Friday, March 13, 2015

The Winchester Bible

The process of illumination is a difficult and precarious task, one that depends on the
utmost skill and delicacy of the illuminator. It may take years to illuminate an entire manuscript, weeks to finish a single illumination if the initial is extravagant enough, or the miniature intricate enough. In The Winchester Bible, the largest known bible of its time, is also famous not only as a text, but as a piece of art.

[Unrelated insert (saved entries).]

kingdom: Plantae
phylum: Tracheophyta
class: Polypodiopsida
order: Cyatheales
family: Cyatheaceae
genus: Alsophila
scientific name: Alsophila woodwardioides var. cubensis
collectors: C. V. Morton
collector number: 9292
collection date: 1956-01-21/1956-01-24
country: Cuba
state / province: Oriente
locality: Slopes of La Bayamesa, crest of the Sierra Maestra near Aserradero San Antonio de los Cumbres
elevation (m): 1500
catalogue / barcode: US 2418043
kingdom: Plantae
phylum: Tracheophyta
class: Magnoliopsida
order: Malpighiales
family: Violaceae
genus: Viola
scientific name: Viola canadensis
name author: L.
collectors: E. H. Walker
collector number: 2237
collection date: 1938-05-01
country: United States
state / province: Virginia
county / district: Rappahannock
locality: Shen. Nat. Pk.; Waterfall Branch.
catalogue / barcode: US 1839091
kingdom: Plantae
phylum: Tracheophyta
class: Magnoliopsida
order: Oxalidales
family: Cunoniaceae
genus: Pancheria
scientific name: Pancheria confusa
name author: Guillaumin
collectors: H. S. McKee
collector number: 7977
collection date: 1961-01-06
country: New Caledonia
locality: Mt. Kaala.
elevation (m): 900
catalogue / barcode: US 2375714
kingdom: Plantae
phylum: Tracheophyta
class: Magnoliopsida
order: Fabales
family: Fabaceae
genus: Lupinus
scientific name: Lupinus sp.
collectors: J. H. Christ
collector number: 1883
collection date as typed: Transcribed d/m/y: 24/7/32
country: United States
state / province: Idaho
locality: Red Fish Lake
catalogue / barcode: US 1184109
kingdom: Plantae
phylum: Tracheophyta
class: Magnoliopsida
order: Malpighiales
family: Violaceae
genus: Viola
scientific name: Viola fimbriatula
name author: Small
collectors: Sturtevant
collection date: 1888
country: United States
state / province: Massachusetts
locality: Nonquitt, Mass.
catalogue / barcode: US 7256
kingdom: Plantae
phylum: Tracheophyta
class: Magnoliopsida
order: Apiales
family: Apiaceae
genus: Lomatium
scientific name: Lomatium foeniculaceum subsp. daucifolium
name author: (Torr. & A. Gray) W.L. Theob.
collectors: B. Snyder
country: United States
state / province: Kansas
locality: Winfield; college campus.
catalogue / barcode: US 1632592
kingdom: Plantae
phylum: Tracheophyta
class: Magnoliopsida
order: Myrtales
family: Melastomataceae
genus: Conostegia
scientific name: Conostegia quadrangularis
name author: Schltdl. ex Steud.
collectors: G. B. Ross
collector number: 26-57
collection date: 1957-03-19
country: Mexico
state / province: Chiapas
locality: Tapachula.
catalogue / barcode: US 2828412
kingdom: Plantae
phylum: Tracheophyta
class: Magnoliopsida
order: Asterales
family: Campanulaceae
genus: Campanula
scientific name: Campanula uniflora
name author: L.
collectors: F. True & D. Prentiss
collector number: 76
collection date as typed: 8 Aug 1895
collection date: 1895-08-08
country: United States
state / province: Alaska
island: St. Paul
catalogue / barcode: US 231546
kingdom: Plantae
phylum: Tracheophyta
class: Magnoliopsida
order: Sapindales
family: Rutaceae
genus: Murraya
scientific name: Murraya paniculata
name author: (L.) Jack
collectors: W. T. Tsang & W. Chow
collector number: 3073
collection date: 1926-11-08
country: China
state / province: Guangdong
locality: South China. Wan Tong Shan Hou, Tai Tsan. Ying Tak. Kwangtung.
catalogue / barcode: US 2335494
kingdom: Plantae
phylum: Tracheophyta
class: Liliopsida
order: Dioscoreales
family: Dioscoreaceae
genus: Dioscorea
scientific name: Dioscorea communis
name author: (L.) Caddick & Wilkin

Recently showcased in The Metropolitan Museum of Art, the manuscript displayed the
height of monastic scribal and illuminative skill. The immense codex is filled with bright colors, including lapis lazuli, a semiprecious stone that can only be found in the Middle East. In the time of this manuscript, the name of this pigment would have been Ultramarinum or “beyond the sea”. It would have only ever been able to be used with the most ornate of manuscripts or paintings due to its pure, strong, and loud blue marine color. Its hue is so specific and profound, that the synthetic coloring for it today cannot match its effect when used in pieces of art. Even with the synthetic on the market, it is one of the most expensive materials that can be purchased to illuminate a manuscript, and usually, even in the modern day, more expensive than gold used for gold leaf or even other parts of art.

The Winchester Bible has extensive use of this pigment, in most of its initials and full
paged miniatures:



The process of turning the stone into ink is strenuous, and unless done properly, will only 
end in a pale grayish blue. First, the stone must be of a high level with very little impurities so as to get enough of a rich blue. Next, the stone must be ground by hand and mixed with melted wax, resins, and oils, until all the impurities are absorbed by those materials, leaving a fine powder of pure lapis lazuli. Finally, the scribe can mix it with a base and use the ink to write or decorate the manuscript. Because of this process and cost of importation, this pigment is seen as the most luxurious item that can be used. For the Winchester Bible to use this pigment as background and text demonstrates the absolute wealth of its patron, Henry de Blois, a bishop and abbot of where this manuscript was made, at the Winchester Monastery in England.




Just imagine how much money and effort went into this still unfinished Bible. It is a true
depiction of why monastic England was so influential and grandiose at this time.

—Donni Aldrich

1 comment:

  1. I really enjoy the dark blue and red colors that make up portions of the codex, as demonstrated above. It is rather interesting that they have remained so bright after such a long period of time. I also find the illuminations rather bizarre in the way they depict occurrences in the bible. The Winchester Bible is a testament of monastic England. It demonstrates the amount of money people were willing to put into a bible at time. In modern days that amount of money would be incomprehensible in the production of a bible, so the Winchester Bible showcases a period of time that truly cared about the production of books, especially biblical texts.